In the winter of 1984, large-scale and targeted violence against Sikhs engulfed New Delhi's suburbs such as Sultanpuri, Mangolpuri and Trilokpuri. The country witnessed a massacre that left an indelible scar on its history. Between 3,000 and 17,000 Sikhs were killed, and over 50,000 forced to flee their homes. Amid all this violence and curfew-bound streets, a group of like-minded people—university professors, government officials, doctors, lawyers, students and members of civil society groups—took to the streets carrying nothing more than notepads and pens. They had first gathered at a friend's place, and divided themselves into two teams. One was led by the People's Union for Democratic Rights (PUDR) and the other by the People's Union for Civil Liberties (PUCL), both of which were civil liberties groups that had been set up about a decade ago in the early 1970s.
Both teams navigated the violence-prone neighbourhoods, documenting testimonies of the survivors, destruction of gurudwaras and people's allegations against Congress leaders for having orchestrated the carnage. They interviewed victims, police officers, neighbours, army personnel and political leaders. They collected perpetrators’ information, car numbers and locations which had been targeted during the riots. The testimonies they recorded revealed that mobs had precise information on Sikh households across the city and were armed with kerosene and sulphur powder to set fire to those. Instances of complicity by officials were also recorded, including the names of those who looked the other way. This systematic documentation and its release in the form of a report exposed the chilling coordination behind the violence and revealed how massacres often unfold with calculated precision.
Q: How did the idea of setting up civil liberties groups come about?

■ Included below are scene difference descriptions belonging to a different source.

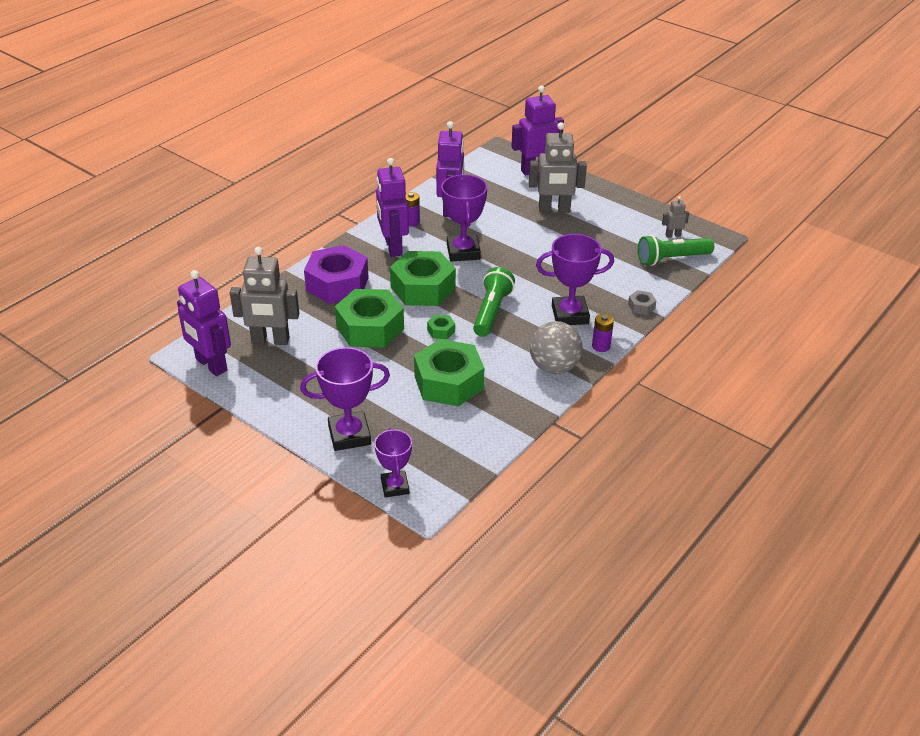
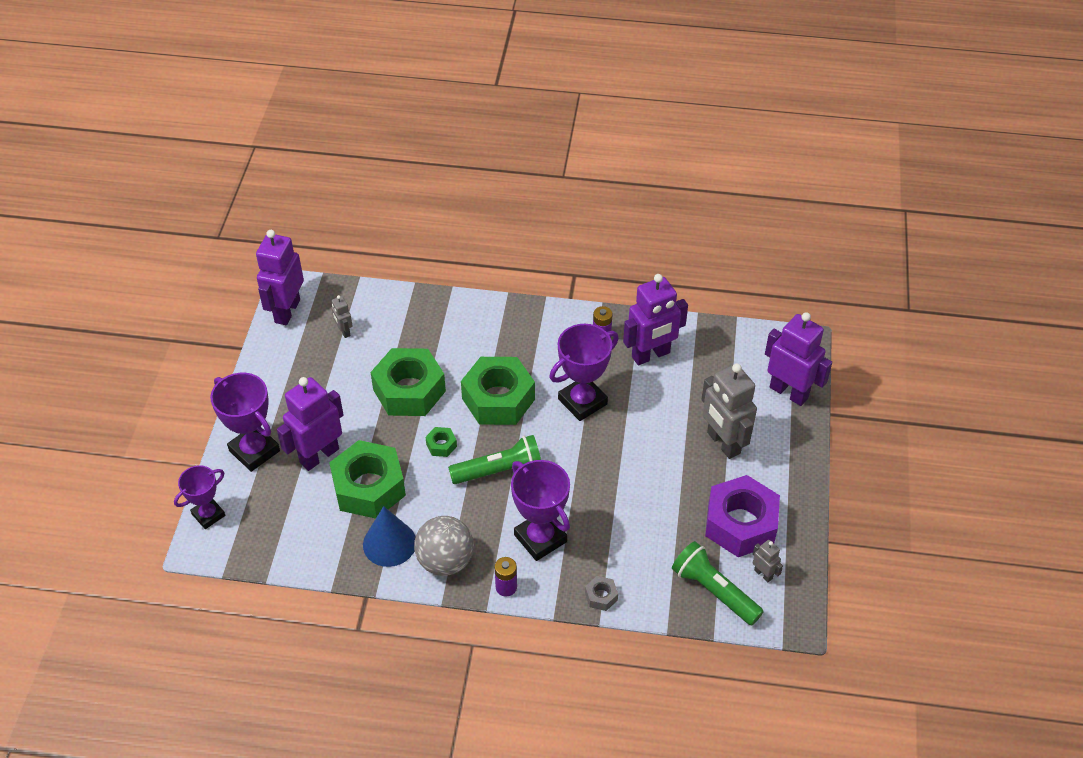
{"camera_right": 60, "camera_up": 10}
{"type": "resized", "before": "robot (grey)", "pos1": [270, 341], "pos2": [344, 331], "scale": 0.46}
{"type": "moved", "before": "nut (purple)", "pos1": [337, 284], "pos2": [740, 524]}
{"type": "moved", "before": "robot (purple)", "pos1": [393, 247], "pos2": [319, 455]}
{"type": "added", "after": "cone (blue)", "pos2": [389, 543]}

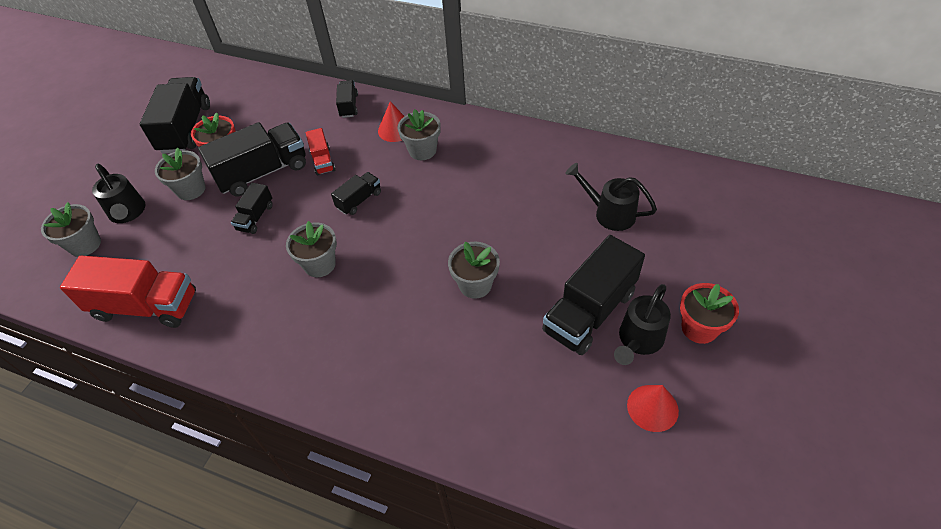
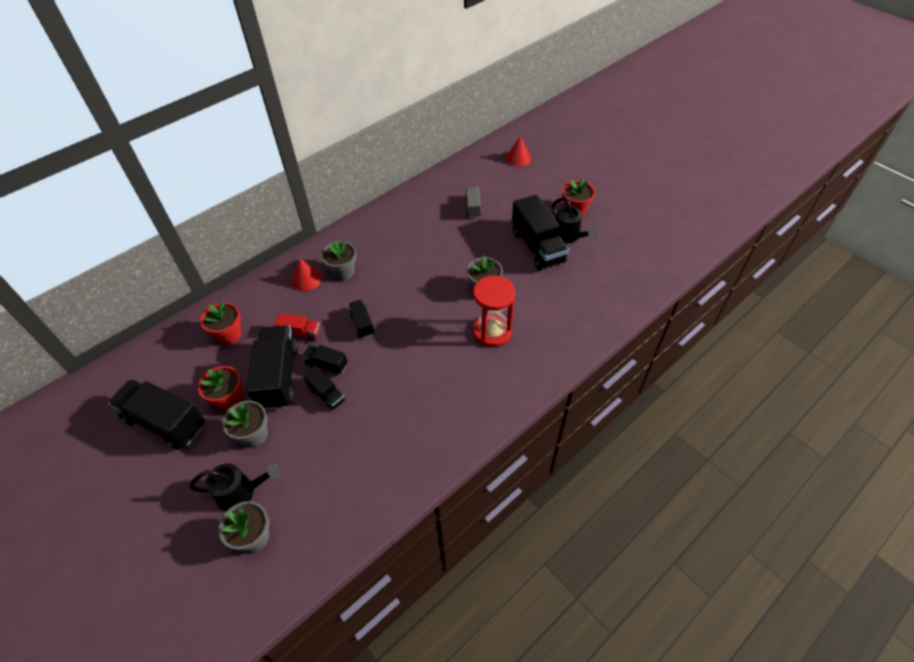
{"camera_right": -65, "camera_up": 0}
{"type": "removed", "before": "truck (red)", "pos1": [146, 306]}
{"type": "removed", "before": "flower pot (grey)", "pos1": [319, 264]}
{"type": "moved", "before": "truck (black)", "pos1": [349, 106], "pos2": [327, 365]}
{"type": "replaced", "before": "watering can (black)", "after": "truck (grey)", "pos1": [609, 213], "pos2": [473, 208]}
{"type": "moved", "before": "cone (red)", "pos1": [652, 408], "pos2": [518, 158]}
{"type": "added", "after": "flower pot (red)", "pos2": [229, 334]}
{"type": "added", "after": "hourglass (red)", "pos2": [492, 332]}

A: It was based on the realisation that there were certain democratic rights available to the prisoners too. Therefore, taking a maximalist, revolutionist position is not really very wise, purely for pragmatic reasons. If the jail manual does allow you to get Anacin, cigarettes and medical help, then why not get it? Why say jail ke taaley tootenge, saare communist chhootenge? [Jail locks will be broken, and all communists will be freed]. This realization dawned upon many people, that the jail manual, the constitutional structure does allow you a certain leeway. So, then the idea arose that one should set up committees to fight for these rights, with [i.e., comprising] people who are not necessarily Naxalites.
—Deepak Simon
Q: It took over twenty years for the seeds of civil liberties to revive. [Why?]
A: I think that the process of disillusionment with the intentions of the ruling elite was very gradual. Initially, and for a substantial period of time, it was felt that there were real possibilities of progress— economic progress and the removal of ignorance, improvement of education and so on. Consequently, other issues of civil liberties went into the background as far as the elite was concerned.
—V. M. Tarkunde, cited in S. Kothari (1989a)
These two responses to essentially the same question, that is, what factors led to the emergence of civil liberties activism, represent the contrasting motivations and political contexts behind the setting up of civil liberties groups in India. Simon sees their first appearance as a pressure group to lobby for the release of Naxalite political prisoners in the early 1970s.